Time for bream, blackfish and pigs
  |  First Published: July 2006

Around southern Sydney the beginning of July is when my mind turns to luderick, drummer and bream off the rocks and in the estuaries.  

Some of the bream will be heading out of the estuaries and bays to travel up or down the coast, while the luderick come into the bays and rivers to feed up and the drummer increase in size, so much so that some may be unstoppable.

In Botany Bay the luderick will be schooling up at places like Bare Island, Sutherland Point, along the Port Botany Wall, the eastern side of the Third Runway, the baths in Kogarah Bay, the entrance to Sylvania Waters and the Captain Cook Bridge. Upstream in the Georges River you could try the western side of Bald Face Point, Kangaroo Point, the entrance to Oatley Bay, around the mangroves in Oyster Bay, Caravan Point through to Coronation Bay, Como Baths, Lugarno, The Moons, Soily Point and the shoreline near Alfords Point Bridge.

The Woronora River is a tributary of the Georges River and sweeps up through a series of steep gorges. About 25% of the shore has houses and the rest is virgin bushland. Luderick can be found feeding under the pontoons, around bridge pylons, rocky shores and mangroves.

Places that are worth a look include the entrance to Bonnet Bay, the shore opposite Mangrove Island, the mangroves at Bangor, the old Woronora bridge and the back of North Engadine. Many of these places can be fished from the shore, it is just a matter of getting out the street directory and looking for the streets and fire trails that lead down to the shore.

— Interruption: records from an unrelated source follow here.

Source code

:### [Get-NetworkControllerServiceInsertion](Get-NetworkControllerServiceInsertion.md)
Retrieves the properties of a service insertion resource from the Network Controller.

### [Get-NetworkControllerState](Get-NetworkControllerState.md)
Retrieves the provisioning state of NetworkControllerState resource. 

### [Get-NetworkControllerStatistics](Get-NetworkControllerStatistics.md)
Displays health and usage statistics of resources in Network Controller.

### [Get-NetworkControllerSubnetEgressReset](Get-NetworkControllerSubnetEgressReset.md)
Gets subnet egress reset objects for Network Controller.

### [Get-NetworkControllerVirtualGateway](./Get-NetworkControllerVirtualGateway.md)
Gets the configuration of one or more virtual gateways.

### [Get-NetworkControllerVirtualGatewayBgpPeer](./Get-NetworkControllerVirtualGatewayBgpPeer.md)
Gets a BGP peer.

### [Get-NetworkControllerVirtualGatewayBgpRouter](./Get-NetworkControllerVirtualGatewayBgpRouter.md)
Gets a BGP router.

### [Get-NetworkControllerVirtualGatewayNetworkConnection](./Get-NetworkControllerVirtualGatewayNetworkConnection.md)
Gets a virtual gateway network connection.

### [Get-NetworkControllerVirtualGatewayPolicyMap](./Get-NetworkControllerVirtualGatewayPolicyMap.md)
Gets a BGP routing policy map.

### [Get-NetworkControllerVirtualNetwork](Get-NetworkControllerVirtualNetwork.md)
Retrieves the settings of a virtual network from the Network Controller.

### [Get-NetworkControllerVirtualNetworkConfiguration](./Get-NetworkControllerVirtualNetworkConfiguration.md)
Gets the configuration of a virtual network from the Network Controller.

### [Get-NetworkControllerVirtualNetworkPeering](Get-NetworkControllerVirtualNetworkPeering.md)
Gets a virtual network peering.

In Port Hacking you could chase luderick at Cabbage Tree Point, Fisheries Point, Dolans Bay, Fishermans Bay, South Arm, North West Arm, Carruthers Bay and the Diversion Wall. It doesn’t seem to matter whether the tide is rising or falling, as long as there is some movement in the water.

Even though there will still be plenty of bream in the bays and estuaries I start to concentrate my bream fishing around the coastal washes using pink nippers, peeled prawns, mullet strips, abalone gut, fresh squid strips, cunjevoi, chicken fillets and striped tuna.


When fishing any of the washes off the rocks you always need to take care. I like to fish for bream and drummer around the Kurnell Peninsula, Cape Banks, Bare Island, Wattamolla, North Garie, Era, Burning Palms, North Stanwell Park and Coalcliff Point. You could also try Little Bay or Long Bay or the southern end of Maroubra or Coogee beaches on a rising tide.

When fishing for bream and luderick off the rocks I use a 12’ Mag Bream rod with a 5” Alvey filled with 6kg line. For the drummer I bring out my 12’ Ugly Stik Gold with a 6” Alvey been spooled with 18kg line. Most of the time the rig is as simple as a ball sinker straight down onto the hook. The sinker weight will depend on the water conditions.

When I chase luderick off the rocks or in the estuaries I use a float. From the rocks I use a highly visible cork stem float and in the estuaries I prefer a pencil float. I like fluorocarbon leader because it is harder for the fish to see it and it also sinks.

I always have a berley trail going. For luderick and drummer I chop up weed and cabbage off the rocks, mix it with sand and throw out a small ball every time I cast. For bream I use a combination of chicken pellets, bread and boiled wheat.

Remember, berley is to attract the fish and keep them interested, not to feed them.